Among them is Annette, a 20-something from Denver, pictured here rocking her cosplay as Overwatch character Symmetra. Her username is “fevercadence” and if you’ve played against her, she has probably kicked your ass: Her highest rank this season is Diamond.
A group of female friends she knows through Second Life first got her into it: “I had so much fun in our group games that I fell in love and preordered it once beta was over,” she tells me. “There's so much diversity in the characters in both gender and race, which is great for us cosplayers!” She also loves how much Overwatch emphasizes teamwork: “I've played some other games where one person can just dominate the entire game without needing their team, but it's a lot harder to do that in Overwatch. I often play competitively so I like being exposed to that kind of coordination.”
“Most shooters don't have female protagonists, so that's one” reason for its cross-gender popularity, Nick Yee tells me. He cites a couple other factors that surprised me, but are frankly really cool:
“See also this blog post (and comments) on how women perceive guns to be unappealing (even though they might not mind violence) because they see guns as the most boring and unimaginative way to kill someone.

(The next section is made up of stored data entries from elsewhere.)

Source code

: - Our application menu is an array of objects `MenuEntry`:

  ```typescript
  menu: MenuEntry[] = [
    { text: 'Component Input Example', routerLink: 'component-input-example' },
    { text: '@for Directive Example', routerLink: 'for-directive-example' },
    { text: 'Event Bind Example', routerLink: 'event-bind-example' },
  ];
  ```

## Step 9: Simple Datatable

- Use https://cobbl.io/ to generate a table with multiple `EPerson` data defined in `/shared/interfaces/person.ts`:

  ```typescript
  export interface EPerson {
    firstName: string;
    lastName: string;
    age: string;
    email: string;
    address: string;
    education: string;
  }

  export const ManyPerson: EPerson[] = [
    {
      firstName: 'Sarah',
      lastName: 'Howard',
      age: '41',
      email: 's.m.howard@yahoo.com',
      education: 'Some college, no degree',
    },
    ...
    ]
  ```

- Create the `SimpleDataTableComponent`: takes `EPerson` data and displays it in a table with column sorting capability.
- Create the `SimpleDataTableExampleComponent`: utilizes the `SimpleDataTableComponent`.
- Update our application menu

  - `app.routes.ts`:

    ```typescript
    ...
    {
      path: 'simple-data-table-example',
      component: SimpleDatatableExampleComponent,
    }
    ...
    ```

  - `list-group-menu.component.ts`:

Overwatch provides more magic/alternative methods of killing people (in addition to guns). The color palette also doesn't evoke traditional conventional war colors/atmosphere, and that's also something female gamers find less appealing. So it's not that they mind the violence, they just dislike the drab palette.”
Overwatch's Tracer, for instance, rocks ruby red sunglasses and a sticky "Pulse Bomb" which is handy for clipping combatants in creative ways. Tracer is the favorite character of Skye Everidge, a 20-something woman from New Orleans who goes by the adorable usernames of Pumpkin Spice and BlessUrHeart. With a competitive score of 3500 she’s currently ranked as a Master -- suggesting that hundreds and hundreds of players have yelled something like “Damn you, BlessUrHeart, damn you!” after she blew them up real good.
“What I like most about Overwatch compared to most FPS is that it's constantly being added to, improved and there's always new things to play in Arcade mode,” Skye tells me. “I also love the competitive mode even though it's full of toxic players in higher ratings.” Like Annette, Skye appreciates the game’s character diversity. “There's just as many female heroes as there are male. There's different races. Different sexualities.” (In the official game lore, Tracer is described as lesbian.) “It's easy to find a hero you can relate with and enjoy playing.”
Overwatch’s popularity with women isn’t surprising to me, as so many female acquaintances play it. However, I suspect most other FPS game developers will be surprised, because it’s clear they’ve made little effort to engage female gamers the way Overwatch does. Given the game industry’s overall sexism, I doubt many of them will. And Blizzard will go on to make hundreds of millions of extra dollars on account of their competitors' lack of insight.